Every substance in these cascades of radioactivity had its own unique radio signature, a half-life of fixed and invariable duration, as well as a characteristic radiation emission, and it was this which allowed Rutherford and Soddy to sort them all out, and in so doing to found the new science of radiochemistry.

The idea of atomic disintegration, first raised and then retreated from by Marie Curie, could no longer be denied. It was evident that every radioactive substance disintegrated in the act of giving off energy and turned into another element, that transmutation lay at the heart of radioactivity.

I loved chemistry in part because it was a science of transformations, of innumerable compounds based on a few dozen elements, themselves fixed and invariant and eternal. The feeling of the elements’ stability and invariance was crucial to me psychologically, for I felt them as fixed points, as anchors, in an unstable world. But now, with radioactivity, came transformations of the most incredible sort. What chemist would have conceived that out of uranium, a hard, tungsteny metal, there could come an alkaline earth metal like radium; an inert gas like radon; a tellurium-like element, polonium; radioactive forms of bismuth and thallium; and, finally, lead – exemplars of almost every group in the periodic table?
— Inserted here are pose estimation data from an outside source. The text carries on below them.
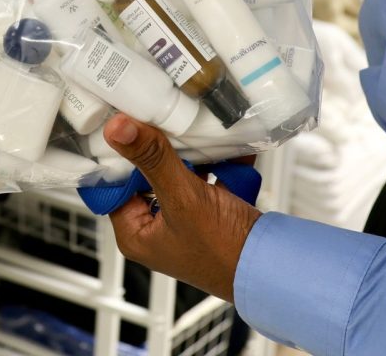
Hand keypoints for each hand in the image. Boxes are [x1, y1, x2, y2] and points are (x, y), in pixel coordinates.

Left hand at [104, 112, 261, 301]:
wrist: (270, 266)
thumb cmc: (223, 252)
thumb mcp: (183, 199)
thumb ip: (153, 160)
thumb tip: (118, 129)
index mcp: (135, 232)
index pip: (114, 182)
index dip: (121, 152)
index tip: (127, 121)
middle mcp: (155, 225)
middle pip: (147, 172)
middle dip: (162, 146)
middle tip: (166, 119)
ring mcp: (184, 216)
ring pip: (178, 170)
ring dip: (192, 151)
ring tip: (197, 129)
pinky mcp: (209, 209)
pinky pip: (205, 175)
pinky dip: (216, 160)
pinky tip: (226, 144)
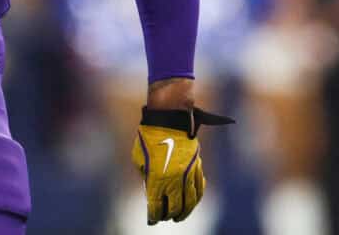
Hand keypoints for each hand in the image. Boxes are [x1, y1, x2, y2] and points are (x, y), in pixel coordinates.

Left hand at [131, 106, 233, 224]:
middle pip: (175, 207)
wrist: (169, 119)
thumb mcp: (139, 158)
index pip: (156, 205)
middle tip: (166, 218)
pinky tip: (193, 200)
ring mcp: (187, 174)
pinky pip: (199, 187)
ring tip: (180, 216)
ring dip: (186, 211)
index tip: (152, 220)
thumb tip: (149, 188)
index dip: (154, 215)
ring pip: (191, 201)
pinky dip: (197, 197)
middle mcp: (174, 179)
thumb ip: (145, 175)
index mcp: (157, 178)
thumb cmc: (148, 136)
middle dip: (169, 215)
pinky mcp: (196, 166)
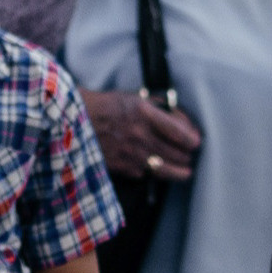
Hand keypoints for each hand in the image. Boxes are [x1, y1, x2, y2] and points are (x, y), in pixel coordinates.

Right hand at [84, 90, 200, 182]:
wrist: (74, 122)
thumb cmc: (106, 106)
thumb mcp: (135, 98)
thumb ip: (161, 108)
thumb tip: (184, 121)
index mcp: (145, 114)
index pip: (180, 132)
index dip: (193, 139)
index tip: (197, 141)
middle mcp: (140, 135)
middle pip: (177, 153)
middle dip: (187, 155)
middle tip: (190, 155)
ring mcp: (131, 154)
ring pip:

No chemist would have conceived this (though an alchemist might), because the transformations lay beyond the sphere of chemistry. No chemical process, no chemical attack, could ever alter the identity of an element, and this applied to the radioactive elements too. Radium, chemically, behaved similarly to barium; its radioactivity was a different property altogether, wholly unrelated to its chemical or physical properties. Radioactivity was a marvelous (or terrible) addition to these, a wholly other property (and one that annoyed me at times, for I loved the tungstenlike density of metallic uranium, and the fluorescence and beauty of its minerals and salts, but I felt I could not handle them safely for long; similarly I was infuriated by the intense radioactivity of radon, which otherwise would have made an ideal heavy gas).
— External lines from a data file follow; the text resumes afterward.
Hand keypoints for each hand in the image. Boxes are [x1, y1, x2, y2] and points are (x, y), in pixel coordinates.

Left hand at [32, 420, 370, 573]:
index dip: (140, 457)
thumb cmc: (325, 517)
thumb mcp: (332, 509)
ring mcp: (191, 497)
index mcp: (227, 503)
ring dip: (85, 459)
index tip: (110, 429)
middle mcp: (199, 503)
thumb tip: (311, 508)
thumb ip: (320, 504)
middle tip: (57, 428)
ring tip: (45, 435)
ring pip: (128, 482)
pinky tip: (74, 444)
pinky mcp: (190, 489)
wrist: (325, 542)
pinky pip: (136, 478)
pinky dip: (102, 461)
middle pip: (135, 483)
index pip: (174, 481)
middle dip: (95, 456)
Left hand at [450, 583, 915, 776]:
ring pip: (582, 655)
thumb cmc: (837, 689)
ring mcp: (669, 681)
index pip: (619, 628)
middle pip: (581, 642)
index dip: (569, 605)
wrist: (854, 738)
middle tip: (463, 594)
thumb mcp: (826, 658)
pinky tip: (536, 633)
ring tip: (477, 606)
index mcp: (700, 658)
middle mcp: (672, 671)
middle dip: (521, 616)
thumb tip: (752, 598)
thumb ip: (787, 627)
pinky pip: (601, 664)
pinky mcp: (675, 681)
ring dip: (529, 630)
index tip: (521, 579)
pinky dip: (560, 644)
Radioactivity did not alter the realities of chemistry, or the notion of elements; it did not shake the idea of their stability and identity. What it did do was to hint at two realms in the atom – a relatively superficial and accessible realm governing chemical reactivity and combination, and a deeper realm, inaccessible to all the usual chemical and physical agents and their relatively small energies, where any change produced a fundamental alteration of the element’s identity.

Uncle Abe had in his house a ‘spinthariscope’, just like the ones advertised on the cover of Marie Curie’s thesis. It was a beautifully simple instrument, consisting of a fluorescent screen and a magnifying eyepiece, and inside, an infinitesimal speck of radium. Looking through the eyepiece, one could see dozens of scintillations a second – when Uncle Abe handed me this, and I held it up to my eye, I found the spectacle enchanting, magical, like looking at an endless display of meteors or shooting stars.
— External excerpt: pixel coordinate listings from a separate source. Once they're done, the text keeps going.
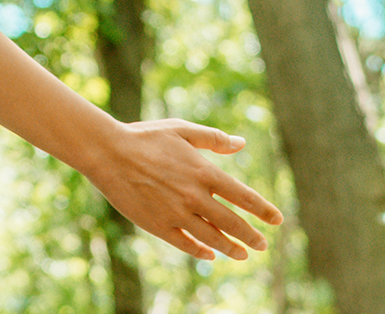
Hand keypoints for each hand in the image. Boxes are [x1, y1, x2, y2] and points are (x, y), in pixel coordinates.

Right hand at [85, 118, 284, 260]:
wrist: (107, 152)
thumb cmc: (144, 137)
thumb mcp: (181, 130)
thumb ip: (213, 138)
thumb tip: (241, 144)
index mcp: (204, 172)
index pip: (245, 197)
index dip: (264, 211)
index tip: (277, 220)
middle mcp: (195, 196)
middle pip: (233, 224)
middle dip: (251, 236)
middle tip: (262, 245)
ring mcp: (176, 213)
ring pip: (213, 239)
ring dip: (231, 248)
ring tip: (241, 255)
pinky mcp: (157, 225)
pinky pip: (185, 244)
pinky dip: (201, 252)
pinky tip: (209, 254)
Spinthariscopes, at a few shillings each, were fashionable scientific toys in Edwardian drawing rooms – a new and uniquely twentieth-century accession, next to the stereoscopes and Geissler tubes inherited from Victorian times. But if they made their appearance as a sort of toy, it was rapidly appreciated that they also showed one something fundamentally important, for the tiny sparks or scintillations one saw came from the disintegration of individual atoms of radium, from the individual alpha particles each shot off as it exploded. No one would have imagined, Uncle Abe said, that we would ever be able to see the effects of individual atoms, much less to count them individually.